Because of this danger, it advises that the windfall portion of the corporation tax take should be set aside to counter any shocks to the economy in the future.
In its latest quarterly report on the economy, the think-tank has forecast that the economy – as measured by GDP – will grow by 5.8% this year before moderating to an increase of 3.3% next year.
The main drag on growth next year will be continuing fallout from ongoing trade disputes between the US and China and the US and the EU.
When combined with Brexit, there has been a sharp reduction in investment by businesses in the UK which has fed into a reduction of imports of machinery into Ireland. This is reflected in a slide in business confidence here.
The ESRI expects the current low levels of unemployment will continue.

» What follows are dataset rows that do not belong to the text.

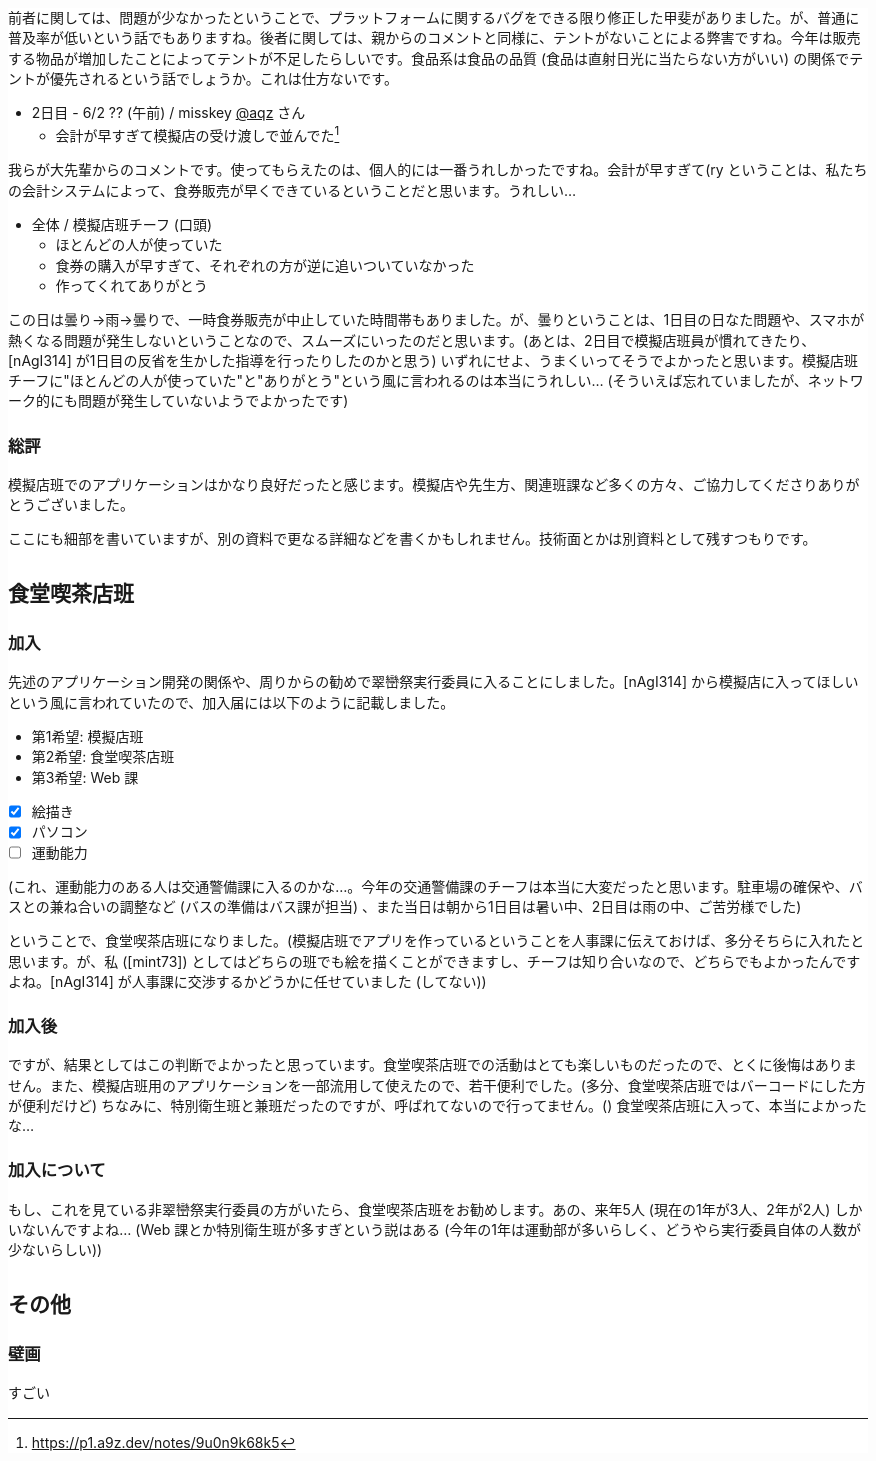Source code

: 前者に関しては、問題が少なかったということで、プラットフォームに関するバグをできる限り修正した甲斐がありました。が、普通に普及率が低いという話でもありますね。後者に関しては、親からのコメントと同様に、テントがないことによる弊害ですね。今年は販売する物品が増加したことによってテントが不足したらしいです。食品系は食品の品質 (食品は直射日光に当たらない方がいい) の関係でテントが優先されるという話でしょうか。これは仕方ないです。

- 2日目 - 6/2 ?? (午前) / misskey [@aqz](https://p1.a9z.dev/@aqz) さん
  - 会計が早すぎて模擬店の受け渡しで並んでた[^2]

我らが大先輩からのコメントです。使ってもらえたのは、個人的には一番うれしかったですね。会計が早すぎて(ry ということは、私たちの会計システムによって、食券販売が早くできているということだと思います。うれしい…

[^2]: https://p1.a9z.dev/notes/9u0n9k68k5

- 全体 / 模擬店班チーフ (口頭)
  - ほとんどの人が使っていた
  - 食券の購入が早すぎて、それぞれの方が逆に追いついていなかった
  - 作ってくれてありがとう

この日は曇り->雨->曇りで、一時食券販売が中止していた時間帯もありました。が、曇りということは、1日目の日なた問題や、スマホが熱くなる問題が発生しないということなので、スムーズにいったのだと思います。(あとは、2日目で模擬店班員が慣れてきたり、 [nAgI314] が1日目の反省を生かした指導を行ったりしたのかと思う) いずれにせよ、うまくいってそうでよかったと思います。模擬店班チーフに"ほとんどの人が使っていた"と"ありがとう"という風に言われるのは本当にうれしい… (そういえば忘れていましたが、ネットワーク的にも問題が発生していないようでよかったです)

### 総評
模擬店班でのアプリケーションはかなり良好だったと感じます。模擬店や先生方、関連班課など多くの方々、ご協力してくださりありがとうございました。

ここにも細部を書いていますが、別の資料で更なる詳細などを書くかもしれません。技術面とかは別資料として残すつもりです。

## 食堂喫茶店班
### 加入
先述のアプリケーション開発の関係や、周りからの勧めで翠巒祭実行委員に入ることにしました。[nAgI314] から模擬店に入ってほしいという風に言われていたので、加入届には以下のように記載しました。

- 第1希望: 模擬店班
- 第2希望: 食堂喫茶店班
- 第3希望: Web 課

- [x] 絵描き
- [x] パソコン
- [ ] 運動能力

(これ、運動能力のある人は交通警備課に入るのかな…。今年の交通警備課のチーフは本当に大変だったと思います。駐車場の確保や、バスとの兼ね合いの調整など (バスの準備はバス課が担当) 、また当日は朝から1日目は暑い中、2日目は雨の中、ご苦労様でした)

ということで、食堂喫茶店班になりました。(模擬店班でアプリを作っているということを人事課に伝えておけば、多分そちらに入れたと思います。が、私 ([mint73]) としてはどちらの班でも絵を描くことができますし、チーフは知り合いなので、どちらでもよかったんですよね。[nAgI314] が人事課に交渉するかどうかに任せていました (してない))

### 加入後
ですが、結果としてはこの判断でよかったと思っています。食堂喫茶店班での活動はとても楽しいものだったので、とくに後悔はありません。また、模擬店班用のアプリケーションを一部流用して使えたので、若干便利でした。(多分、食堂喫茶店班ではバーコードにした方が便利だけど) ちなみに、特別衛生班と兼班だったのですが、呼ばれてないので行ってません。() 食堂喫茶店班に入って、本当によかったな…

### 加入について
もし、これを見ている非翠巒祭実行委員の方がいたら、食堂喫茶店班をお勧めします。あの、来年5人 (現在の1年が3人、2年が2人) しかいないんですよね… (Web 課とか特別衛生班が多すぎという説はある (今年の1年は運動部が多いらしく、どうやら実行委員自体の人数が少ないらしい))

## その他
### 壁画
すごい


[^1]: https://misskey.io/notes/9tzjsugylyf701ev
[^3]: https://misskey.io/notes/9tsj6e72dwpi0561
[^4]: https://misskey.io/notes/9u0sj0637e0x008a
[mint73]: https://github.com/mint73
[nAgI314]: https://github.com/nagi314
[実行委員長]: https://github.com/ssadokafy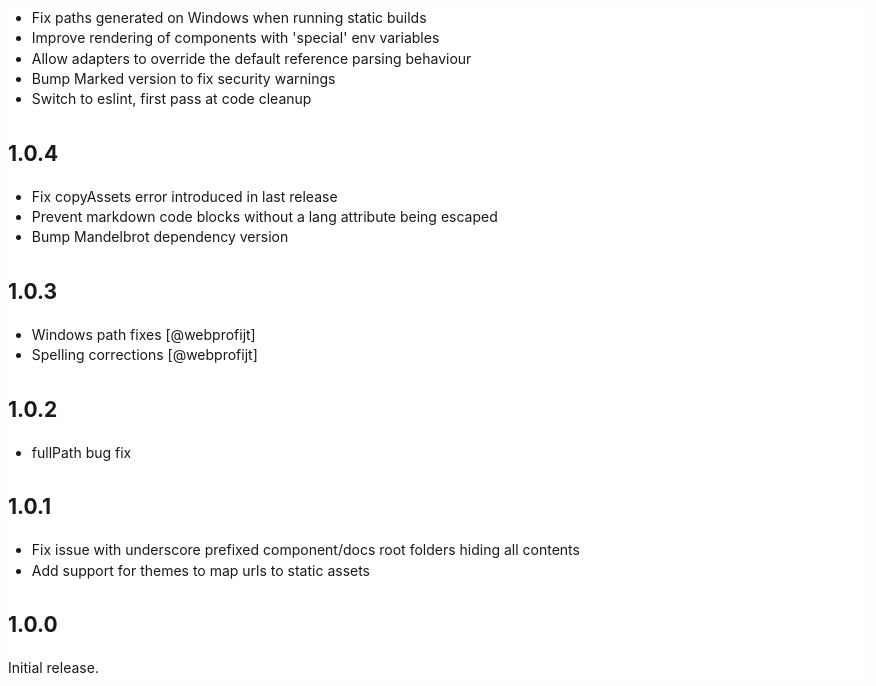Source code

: -   Fix paths generated on Windows when running static builds
-   Improve rendering of components with 'special' env variables
-   Allow adapters to override the default reference parsing behaviour
-   Bump Marked version to fix security warnings
-   Switch to eslint, first pass at code cleanup

## 1.0.4

-   Fix copyAssets error introduced in last release
-   Prevent markdown code blocks without a lang attribute being escaped
-   Bump Mandelbrot dependency version

## 1.0.3

-   Windows path fixes [@webprofijt]
-   Spelling corrections [@webprofijt]

## 1.0.2

-   fullPath bug fix

## 1.0.1

-   Fix issue with underscore prefixed component/docs root folders hiding all contents
-   Add support for themes to map urls to static assets

## 1.0.0

Initial release.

As a result, it expects wages to rise by an average 4% next year. This will feed into inflation which it expects to increase to 1.2%.
It noted that a weak sterling exchange rate due to Brexit has kept down the price of imported goods.
On the property market, the ESRI believes parts of the market in Dublin have reached the limits of affordability.
This has resulted in prices either stagnating or falling.
It also noted that compared to house prices across the EU, prices here are relatively high and said the focus must be on increasing supply.
It also noted there is a clear divergence between rental levels in Dublin and other urban areas and the rest of the country.
The ESRI also modelled the impact on the public finances of a reduction in corporation tax.
It took two scenarios, a “moderate” €2 billion reduction and a “sharp” €6 billion drop.
This is the range outlined in a paper by the Department of Finance which could be described as temporary either due to windfall gains or future changes to international tax rules.
In the moderate scenario, the hit to the economy in the first year would be a reduction of €8 billion in GDP.
But under the sharp scenario, GDP would reduce by €26 billion.
This would have knock-on effects for borrowing costs and would require the Government to close the gap in the public finances by introducing austerity policies.
The ESRI recommends that “windfall” amounts of corporation tax should not be used to fund current spending and should be set aside to guard against any shocks to the economy in the future.